A: There can be interactions with anti-seizure medications and anesthesia. Valproic acid is often used as an anti-epileptic drug. They certainly can reduce seizure frequencies, however, in one mitochondrial disease, Alpers Disease, which is caused by POLG1, medications with Valproic acid, can cause severe liver disease hepatitis which can be fatal. In this situation it’s an absolute No, to take Valproic acid. And we know that sometimes about Valproic Acid, it can be toxic, to the liver in general, perhaps in heart disease, patients more so, but particularly with the Alpers patients. We generally try to avoid prolonged use for patients with mitochondrial disease. But occasionally, when we’re, you know, faced with patients with seizures that are very difficult to try and control. We sometimes must use valproic acid.


Q: Why should metformin be avoided in mito patients with diabetes?

A: Metformin is probably the most prescribed medication for diabetes after insulin, It’s a very effective drug. Unfortunately, metformin can be toxic to mitochondria by blocking complex one. Therefore, we try to avoid using metformin, in patients with a mitochondrial disease, and particularly those with kidney dysfunction or a kidney disease. Metformin is maybe more toxic in that setting. Occasionally we use it. There are many new diabetes drugs that can be used as alternative.


Q: Are any specific mitochondrial diseases associated with Chronic Intestinal Pseudo Obstruction?

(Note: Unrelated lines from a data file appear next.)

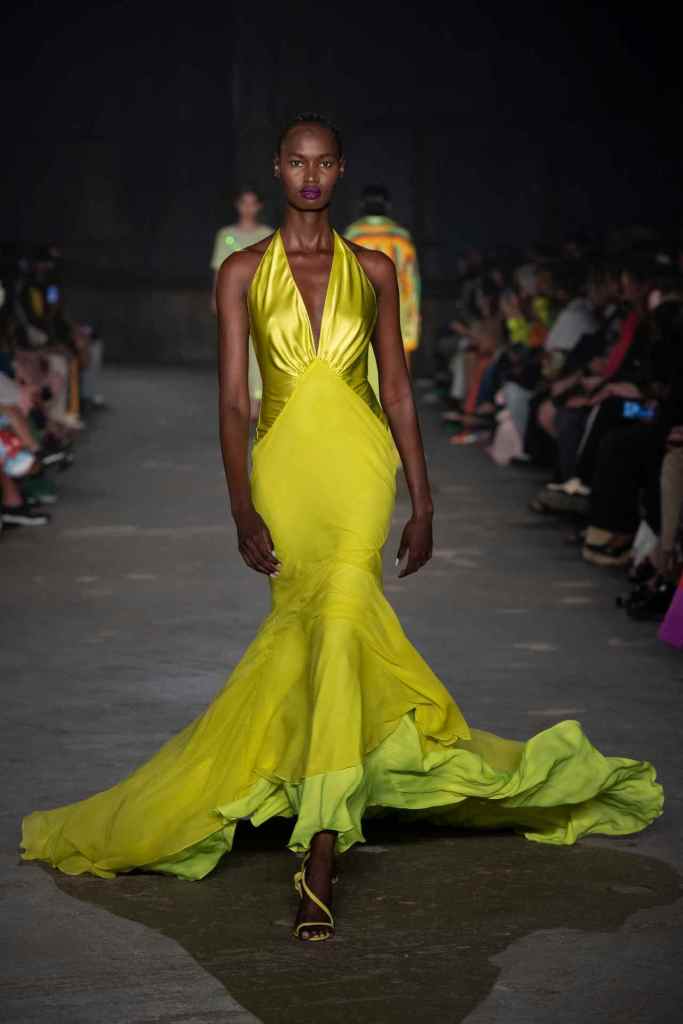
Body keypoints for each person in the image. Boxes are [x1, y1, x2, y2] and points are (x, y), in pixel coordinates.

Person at [21, 114, 663, 944]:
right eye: (297, 162)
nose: (310, 175)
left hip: (360, 469)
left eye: (323, 163)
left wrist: (423, 502)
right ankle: (309, 799)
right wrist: (239, 504)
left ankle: (320, 851)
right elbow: (232, 400)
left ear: (340, 171)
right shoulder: (241, 272)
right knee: (308, 636)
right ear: (278, 169)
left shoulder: (373, 269)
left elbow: (396, 390)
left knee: (340, 619)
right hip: (284, 470)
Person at [345, 184, 420, 391]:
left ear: (361, 205)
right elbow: (412, 281)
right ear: (388, 205)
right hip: (398, 306)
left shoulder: (352, 235)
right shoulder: (401, 237)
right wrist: (412, 317)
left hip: (362, 307)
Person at [210, 188, 274, 420]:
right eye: (243, 203)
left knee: (260, 350)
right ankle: (243, 402)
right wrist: (215, 297)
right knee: (236, 350)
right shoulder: (226, 235)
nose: (248, 208)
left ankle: (258, 402)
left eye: (252, 203)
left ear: (259, 206)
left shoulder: (268, 234)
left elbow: (275, 271)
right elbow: (219, 269)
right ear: (237, 205)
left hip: (261, 301)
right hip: (233, 299)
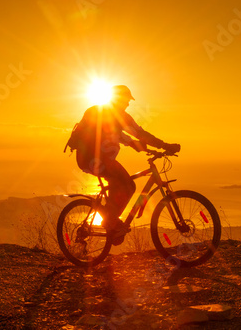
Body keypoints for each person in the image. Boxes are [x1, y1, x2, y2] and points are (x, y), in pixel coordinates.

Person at [75, 85, 180, 245]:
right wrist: (164, 146)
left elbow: (127, 135)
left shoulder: (111, 114)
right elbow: (134, 134)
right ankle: (112, 222)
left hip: (95, 159)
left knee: (125, 185)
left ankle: (112, 222)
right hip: (94, 160)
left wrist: (140, 146)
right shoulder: (112, 115)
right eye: (126, 101)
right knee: (128, 185)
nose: (128, 104)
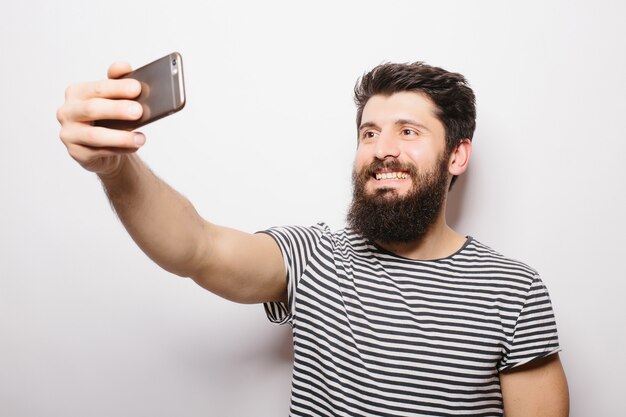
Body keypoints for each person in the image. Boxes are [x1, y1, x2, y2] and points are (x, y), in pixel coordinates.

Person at [57, 60, 569, 416]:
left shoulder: (512, 289)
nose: (382, 150)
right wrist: (116, 169)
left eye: (408, 132)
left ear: (457, 155)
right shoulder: (317, 257)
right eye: (369, 133)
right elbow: (196, 248)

A: Patients with Mito often have dysmotility issues. Patients have problems with diarrhea, constipation, abdominal bloating after eating, early satiety, you eat a little bit of food, and you get full very quickly, because the stomach does not empty quickly. Esophageal dysmotility. Food gets stuck in your throat, swallowing difficulties in the oropharynx. They’re all part of this gastrointestinal dysmotility spectrum particularly in MNGIE but in MELAS it may be subclinical, meaning you may not even know that it’s there. But during surgery it may be unmasked. Surgery often worsens it. The anesthesia can worsen the problem where the intestinal system doesn’t contract as well, and you get paresis or nausea, vomiting, gastroparesis. So, the motility issues can get worse. And even in normal people there’s some problems with gastro-motility. Recommend seeing a Gastroenterologist before surgery.